ANTALYA’NIN FALEZLERİ

31 Mart Yerel Seçimleri’ne bir hafta kaldı. Önümüzdeki hafta pazar günü sandık başına gideceğiz. Bu süreçte oy telaşına düşen belediye başkanlarının gözü hiçbir şeyi görmüyor. Hatta Antalya’nın dünyaca ünlü falezlerinin üzerinde inşaatlar da yükselebiliyor. 

* * *

Bundan birkaç hafta önce Antalya’nın tarihine, kültürüne ve sanatına çok büyük hizmetlerde bulunmuş bir arkeologdan şöyle bir mesaj geldi; “Sevgili Mustafa merhaba. Bu gün kentin müstesna manzara seyir noktalarından biri olan Konserve Koyu’nda, Eski Lara Caddesi’nin hemen kenarında bu çirkin çok katlı inşaatın göz önünde bu güzelliği yok ettiğini üzüntüyle gördüm. Buraya nasıl imar verilmiş olabilir bilmiyorum. Kaldı ki 2010’lu yıllarda Konserve Koyu falezlerinde kayma olduğu saptanmış ve mevcut yerleşimin tahliyesi bile düşünülmüştü diye hatırlıyorum. Kimindir, nedir bir bilgim yok, sadece canım çok acıdığı için sana iletiyorum. İlgi duyarsan araştırırsın. Sevgiyle.”  

* * *

Bana bu mesajı ileten arkeolog dostum falezlerin üzerinde yükselen o inşaatın fotoğrafını da ekleyip göndermiş. Fotoğraftaki o inşaatı görünce benim de içim acıdı. Sadece bu inşaatı değil; falezlerin üzerinde 12 Eylül darbesinden sonra başlayan o yapılaşmayı görmeye dayanamıyorum.  Üstelik o güzelim falezler, üzerine binen yükü taşıyamadığı için göçmeye başlamasına rağmen ders de almıyoruz. 


* * *

Geçen yıl 6 Şubat depremlerinde 50 binden fazla insanımızı kaybeden biz değilmişiz gibi hareket etmeye devam ediyoruz. Sadece falezlerin üzerine bina dikmekle de kalmadık o bölgede. Gidin bakın.
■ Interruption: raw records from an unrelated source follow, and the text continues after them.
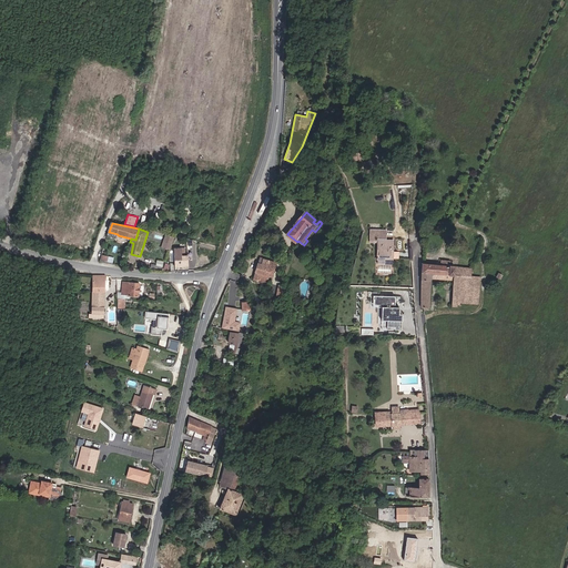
[(307,241),(315,232),(312,230),(305,239),(307,241)]
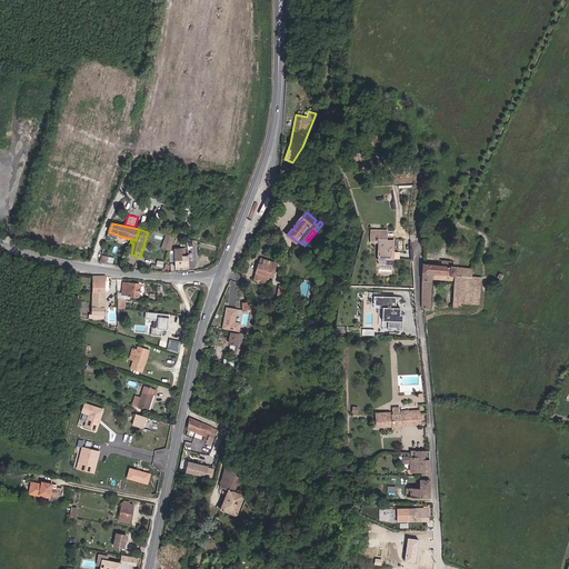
[(171,250),(173,237),(165,236),(162,248),(171,250)]
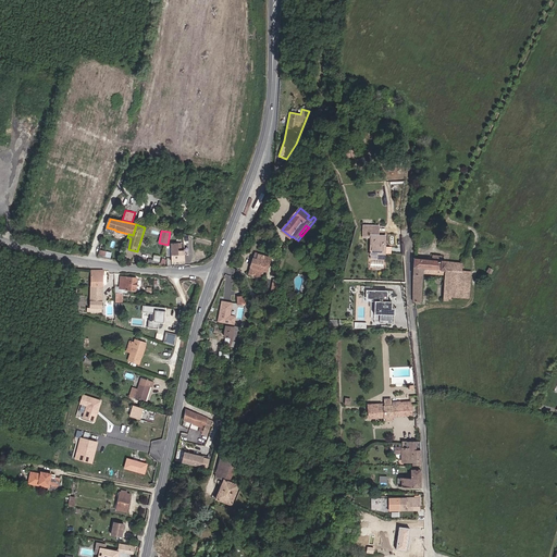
[(371,244),(370,250),(378,250),(378,254),(385,254),(385,246),(384,246),(384,240),(385,240),(385,236),(378,235),(372,235),(372,237),(372,244),(371,244)]
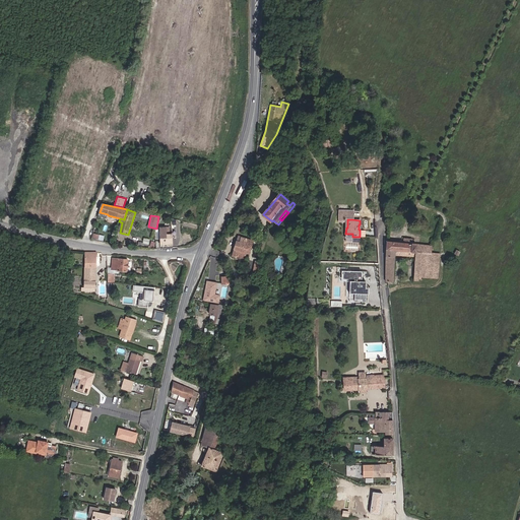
[(173,236),(168,236),(168,240),(160,240),(160,246),(174,245),(173,236)]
Eski Lara Yolu’ndaki de dahil olmak üzere apartmanların altındaki dükkanların çoğu genişleye genişleye yola kadar dayanmış.

* * *

Apartmanların ortak alanları işgal edilmiş. Otopark için ayrılan yerler bile dükkana dahil edilmiş. Ufacık dükkanlar devasa büyüklüklere ulaşmış. Belediye bunlara nasıl ruhsat veriyor?  Ya da ruhsatları var mı?  Antalya’da bir afet olduğunda bunun sorumlusu kim olacak? O çirkinlikleri görmemek için zorunlu olmadıkça Lara bölgesine pek gitmiyorum. Üstelik ne zaman Lara tarafına gitsem başıma kötü bir olay da geliyor. Örneğin iki yıl önce gittiğimiz bir mekanda oturduğumuz masanın üzerinden cep telefonum çalındı.  Geçen yıl ocak ayında ise imar dışı uygulamalarla yola kadar uzanan bir kafede saldırıya uğradım.

* * *

Yazdığım bir köşe yazısından dolayı bana husumet besleyen bir savcının azmettirmesi sonucu uğradığım o saldırıda bileğim ve burnum kırıldı. O saldırının davasının görülmesine önümüzdeki haziran ayında başlanacak. Olayın azmettiricisi savcıyla ilgili soruşturma ise bu dosyadan ayrı olarak  hem adli hem de idari olarak devam ediyor. O olaydan sonra HSK’da gereğini yaptı zaten. Bana seçim öncesi Eski Lara Yolu üzerindeki o inşaatın fotoğrafını gönderen sevgili arkeolog abimden de buradan özür diliyorum. Çünkü Lara’da sadece o bina değil mesele. Lara’da her yönden bir temizlik yapılması şart. 31 Mart Yerel Seçimleri de bunun için bir fırsat.